**WHAT YOU NEED TO DO**
Return only that part of the material below which starts with the line containing "ps, but also for" and goes on through the line containing "DBA in Emerging Technologies with a Conc...", restated exactly.

**RECORD EXTRACTS**
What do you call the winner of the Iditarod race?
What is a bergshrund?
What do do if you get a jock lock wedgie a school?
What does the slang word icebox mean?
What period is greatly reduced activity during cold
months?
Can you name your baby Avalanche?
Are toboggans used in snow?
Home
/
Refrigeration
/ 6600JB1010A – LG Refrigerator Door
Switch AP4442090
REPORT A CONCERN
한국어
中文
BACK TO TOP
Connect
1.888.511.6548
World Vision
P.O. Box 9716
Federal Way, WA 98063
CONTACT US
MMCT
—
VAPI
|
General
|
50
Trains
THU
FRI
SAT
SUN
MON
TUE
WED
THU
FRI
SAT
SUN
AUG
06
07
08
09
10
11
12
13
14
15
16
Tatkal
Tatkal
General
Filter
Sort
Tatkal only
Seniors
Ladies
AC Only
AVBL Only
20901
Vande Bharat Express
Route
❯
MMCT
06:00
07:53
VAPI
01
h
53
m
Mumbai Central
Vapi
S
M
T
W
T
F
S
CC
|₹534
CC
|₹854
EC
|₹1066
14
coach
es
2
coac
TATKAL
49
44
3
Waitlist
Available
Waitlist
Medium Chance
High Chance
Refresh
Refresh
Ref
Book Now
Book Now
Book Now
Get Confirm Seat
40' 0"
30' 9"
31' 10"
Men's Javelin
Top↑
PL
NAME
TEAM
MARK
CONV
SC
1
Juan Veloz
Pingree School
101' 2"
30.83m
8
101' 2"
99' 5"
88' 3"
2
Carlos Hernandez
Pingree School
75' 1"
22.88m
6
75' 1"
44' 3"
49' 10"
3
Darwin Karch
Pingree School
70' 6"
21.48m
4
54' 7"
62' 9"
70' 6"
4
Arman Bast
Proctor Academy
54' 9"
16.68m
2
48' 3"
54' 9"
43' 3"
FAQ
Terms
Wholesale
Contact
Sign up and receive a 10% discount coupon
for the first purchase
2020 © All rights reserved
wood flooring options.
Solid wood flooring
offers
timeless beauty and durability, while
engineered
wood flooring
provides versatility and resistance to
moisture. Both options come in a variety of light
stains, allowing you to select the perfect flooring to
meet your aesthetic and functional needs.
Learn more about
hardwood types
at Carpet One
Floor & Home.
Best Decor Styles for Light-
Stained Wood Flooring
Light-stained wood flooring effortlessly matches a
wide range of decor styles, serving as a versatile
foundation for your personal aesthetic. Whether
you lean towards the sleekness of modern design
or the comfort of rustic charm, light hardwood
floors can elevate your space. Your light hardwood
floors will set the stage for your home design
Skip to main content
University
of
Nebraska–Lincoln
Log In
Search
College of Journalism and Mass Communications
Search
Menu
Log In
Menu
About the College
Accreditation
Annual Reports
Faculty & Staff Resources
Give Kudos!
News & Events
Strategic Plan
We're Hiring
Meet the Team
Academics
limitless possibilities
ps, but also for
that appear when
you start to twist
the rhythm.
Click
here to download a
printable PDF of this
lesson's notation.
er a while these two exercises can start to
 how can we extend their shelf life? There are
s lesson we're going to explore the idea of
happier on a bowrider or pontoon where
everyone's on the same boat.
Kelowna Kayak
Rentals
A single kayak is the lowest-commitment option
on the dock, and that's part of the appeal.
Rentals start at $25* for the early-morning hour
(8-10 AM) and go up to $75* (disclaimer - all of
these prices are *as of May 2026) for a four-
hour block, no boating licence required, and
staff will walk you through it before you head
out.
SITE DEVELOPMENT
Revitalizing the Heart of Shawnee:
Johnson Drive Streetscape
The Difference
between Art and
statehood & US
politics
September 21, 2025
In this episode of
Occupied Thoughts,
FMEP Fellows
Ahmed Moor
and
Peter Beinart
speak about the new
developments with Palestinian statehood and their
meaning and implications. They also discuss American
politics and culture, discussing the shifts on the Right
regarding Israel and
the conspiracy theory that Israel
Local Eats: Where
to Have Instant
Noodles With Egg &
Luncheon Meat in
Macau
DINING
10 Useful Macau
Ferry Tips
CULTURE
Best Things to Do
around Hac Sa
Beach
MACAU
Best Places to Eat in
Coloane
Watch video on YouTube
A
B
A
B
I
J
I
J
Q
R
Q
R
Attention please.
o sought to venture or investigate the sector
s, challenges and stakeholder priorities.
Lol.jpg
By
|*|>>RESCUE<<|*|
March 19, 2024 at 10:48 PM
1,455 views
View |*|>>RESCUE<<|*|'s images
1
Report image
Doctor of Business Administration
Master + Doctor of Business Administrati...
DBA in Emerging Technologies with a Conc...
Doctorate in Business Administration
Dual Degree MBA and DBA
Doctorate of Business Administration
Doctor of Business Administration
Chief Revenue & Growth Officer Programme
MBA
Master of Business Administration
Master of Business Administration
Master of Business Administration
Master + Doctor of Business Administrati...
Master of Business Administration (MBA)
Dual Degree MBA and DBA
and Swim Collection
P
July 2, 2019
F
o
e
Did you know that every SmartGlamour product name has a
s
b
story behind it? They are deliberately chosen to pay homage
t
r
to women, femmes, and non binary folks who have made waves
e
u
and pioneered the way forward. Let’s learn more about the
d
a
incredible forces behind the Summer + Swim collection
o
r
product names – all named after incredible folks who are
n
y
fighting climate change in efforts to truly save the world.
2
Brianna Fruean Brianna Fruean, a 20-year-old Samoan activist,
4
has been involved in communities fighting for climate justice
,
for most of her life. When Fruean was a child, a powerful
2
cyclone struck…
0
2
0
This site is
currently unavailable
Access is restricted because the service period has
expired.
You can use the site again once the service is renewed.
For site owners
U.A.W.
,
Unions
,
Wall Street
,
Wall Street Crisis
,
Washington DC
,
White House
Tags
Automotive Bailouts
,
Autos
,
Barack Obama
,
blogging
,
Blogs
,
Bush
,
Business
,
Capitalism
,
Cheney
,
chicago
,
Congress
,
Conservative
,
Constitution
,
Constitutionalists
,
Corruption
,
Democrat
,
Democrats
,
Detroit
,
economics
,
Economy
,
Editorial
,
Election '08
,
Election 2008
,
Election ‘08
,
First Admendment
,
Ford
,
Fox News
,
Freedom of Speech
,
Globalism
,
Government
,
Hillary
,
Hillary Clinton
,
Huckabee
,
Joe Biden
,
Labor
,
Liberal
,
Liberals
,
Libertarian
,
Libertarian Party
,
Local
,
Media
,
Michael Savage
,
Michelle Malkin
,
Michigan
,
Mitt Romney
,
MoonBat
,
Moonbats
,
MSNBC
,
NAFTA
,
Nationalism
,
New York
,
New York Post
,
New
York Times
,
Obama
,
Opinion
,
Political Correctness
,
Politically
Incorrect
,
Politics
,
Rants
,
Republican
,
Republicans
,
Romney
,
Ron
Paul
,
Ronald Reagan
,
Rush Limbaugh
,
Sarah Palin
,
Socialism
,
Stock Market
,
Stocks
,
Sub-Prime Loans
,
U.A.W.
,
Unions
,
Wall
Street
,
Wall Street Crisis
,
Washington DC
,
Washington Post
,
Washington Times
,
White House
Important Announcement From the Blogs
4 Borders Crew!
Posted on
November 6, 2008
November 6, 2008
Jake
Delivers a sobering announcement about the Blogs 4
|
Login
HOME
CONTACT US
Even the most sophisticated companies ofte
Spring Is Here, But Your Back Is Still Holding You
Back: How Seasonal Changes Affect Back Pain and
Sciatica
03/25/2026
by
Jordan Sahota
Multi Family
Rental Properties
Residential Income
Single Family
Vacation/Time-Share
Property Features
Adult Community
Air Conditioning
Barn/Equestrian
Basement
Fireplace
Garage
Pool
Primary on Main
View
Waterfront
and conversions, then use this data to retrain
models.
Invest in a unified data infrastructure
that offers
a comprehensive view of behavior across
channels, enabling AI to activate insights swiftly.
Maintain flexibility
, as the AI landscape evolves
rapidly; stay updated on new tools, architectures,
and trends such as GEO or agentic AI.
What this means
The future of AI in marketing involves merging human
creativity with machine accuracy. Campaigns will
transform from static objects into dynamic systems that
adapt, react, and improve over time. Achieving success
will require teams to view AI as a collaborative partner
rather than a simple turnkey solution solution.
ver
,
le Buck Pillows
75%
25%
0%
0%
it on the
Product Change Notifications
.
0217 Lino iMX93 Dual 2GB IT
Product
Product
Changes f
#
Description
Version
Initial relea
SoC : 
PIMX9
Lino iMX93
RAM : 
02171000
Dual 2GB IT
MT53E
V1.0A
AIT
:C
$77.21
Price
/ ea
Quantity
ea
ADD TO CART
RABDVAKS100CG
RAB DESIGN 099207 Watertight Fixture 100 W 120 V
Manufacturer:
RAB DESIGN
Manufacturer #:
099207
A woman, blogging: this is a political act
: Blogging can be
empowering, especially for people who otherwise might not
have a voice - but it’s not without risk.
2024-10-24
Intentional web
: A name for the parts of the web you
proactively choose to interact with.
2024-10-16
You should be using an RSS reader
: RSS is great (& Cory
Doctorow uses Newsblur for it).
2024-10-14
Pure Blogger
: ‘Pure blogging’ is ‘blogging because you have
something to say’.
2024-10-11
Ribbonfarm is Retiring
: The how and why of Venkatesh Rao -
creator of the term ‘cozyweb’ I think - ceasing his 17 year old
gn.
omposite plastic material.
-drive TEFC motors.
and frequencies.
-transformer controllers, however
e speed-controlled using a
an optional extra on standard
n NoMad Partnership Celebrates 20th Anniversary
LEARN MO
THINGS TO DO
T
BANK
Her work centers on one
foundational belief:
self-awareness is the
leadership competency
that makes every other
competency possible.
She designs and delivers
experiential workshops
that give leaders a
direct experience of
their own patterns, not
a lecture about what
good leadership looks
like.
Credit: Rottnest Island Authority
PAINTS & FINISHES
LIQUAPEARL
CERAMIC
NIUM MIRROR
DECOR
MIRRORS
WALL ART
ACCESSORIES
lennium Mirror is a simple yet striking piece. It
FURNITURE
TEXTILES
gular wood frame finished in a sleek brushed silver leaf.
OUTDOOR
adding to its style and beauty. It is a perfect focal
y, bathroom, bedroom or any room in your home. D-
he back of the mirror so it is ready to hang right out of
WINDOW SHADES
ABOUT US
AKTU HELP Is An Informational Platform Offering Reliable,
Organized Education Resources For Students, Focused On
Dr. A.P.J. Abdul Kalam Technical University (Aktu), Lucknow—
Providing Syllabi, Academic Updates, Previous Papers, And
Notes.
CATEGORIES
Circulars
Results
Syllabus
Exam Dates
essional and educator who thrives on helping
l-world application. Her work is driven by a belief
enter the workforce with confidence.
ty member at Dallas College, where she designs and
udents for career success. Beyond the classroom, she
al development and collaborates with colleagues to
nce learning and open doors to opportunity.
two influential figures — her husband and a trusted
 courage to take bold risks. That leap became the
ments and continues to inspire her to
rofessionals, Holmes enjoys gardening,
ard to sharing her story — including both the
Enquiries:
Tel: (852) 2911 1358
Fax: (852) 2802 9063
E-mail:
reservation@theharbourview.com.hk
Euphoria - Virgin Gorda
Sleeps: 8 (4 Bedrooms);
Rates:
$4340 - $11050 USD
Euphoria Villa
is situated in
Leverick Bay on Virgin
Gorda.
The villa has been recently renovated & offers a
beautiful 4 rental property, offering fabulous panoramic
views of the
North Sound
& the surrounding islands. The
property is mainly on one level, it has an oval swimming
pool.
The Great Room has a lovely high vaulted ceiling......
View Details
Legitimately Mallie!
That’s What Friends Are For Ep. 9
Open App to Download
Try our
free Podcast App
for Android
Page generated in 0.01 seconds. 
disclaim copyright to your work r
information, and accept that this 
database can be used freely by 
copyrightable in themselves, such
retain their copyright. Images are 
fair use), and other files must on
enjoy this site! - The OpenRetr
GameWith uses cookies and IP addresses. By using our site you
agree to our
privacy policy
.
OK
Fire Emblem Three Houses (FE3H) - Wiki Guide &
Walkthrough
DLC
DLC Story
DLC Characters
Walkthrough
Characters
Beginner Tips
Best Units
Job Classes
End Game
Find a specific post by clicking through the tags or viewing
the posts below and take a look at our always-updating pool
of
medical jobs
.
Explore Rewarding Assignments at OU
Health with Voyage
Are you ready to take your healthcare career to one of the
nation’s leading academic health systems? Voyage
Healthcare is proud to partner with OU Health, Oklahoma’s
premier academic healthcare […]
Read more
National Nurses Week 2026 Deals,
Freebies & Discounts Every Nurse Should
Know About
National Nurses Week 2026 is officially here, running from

**RESULT OF THE EXERCISE**
ps, but also for
that appear when
you start to twist
the rhythm.
Click
here to download a
printable PDF of this
lesson's notation.
er a while these two exercises can start to
 how can we extend their shelf life? There are
s lesson we're going to explore the idea of
happier on a bowrider or pontoon where
everyone's on the same boat.
Kelowna Kayak
Rentals
A single kayak is the lowest-commitment option
on the dock, and that's part of the appeal.
Rentals start at $25* for the early-morning hour
(8-10 AM) and go up to $75* (disclaimer - all of
these prices are *as of May 2026) for a four-
hour block, no boating licence required, and
staff will walk you through it before you head
out.
SITE DEVELOPMENT
Revitalizing the Heart of Shawnee:
Johnson Drive Streetscape
The Difference
between Art and
statehood & US
politics
September 21, 2025
In this episode of
Occupied Thoughts,
FMEP Fellows
Ahmed Moor
and
Peter Beinart
speak about the new
developments with Palestinian statehood and their
meaning and implications. They also discuss American
politics and culture, discussing the shifts on the Right
regarding Israel and
the conspiracy theory that Israel
Local Eats: Where
to Have Instant
Noodles With Egg &
Luncheon Meat in
Macau
DINING
10 Useful Macau
Ferry Tips
CULTURE
Best Things to Do
around Hac Sa
Beach
MACAU
Best Places to Eat in
Coloane
Watch video on YouTube
A
B
A
B
I
J
I
J
Q
R
Q
R
Attention please.
o sought to venture or investigate the sector
s, challenges and stakeholder priorities.
Lol.jpg
By
|*|>>RESCUE<<|*|
March 19, 2024 at 10:48 PM
1,455 views
View |*|>>RESCUE<<|*|'s images
1
Report image
Doctor of Business Administration
Master + Doctor of Business Administrati...
DBA in Emerging Technologies with a Conc...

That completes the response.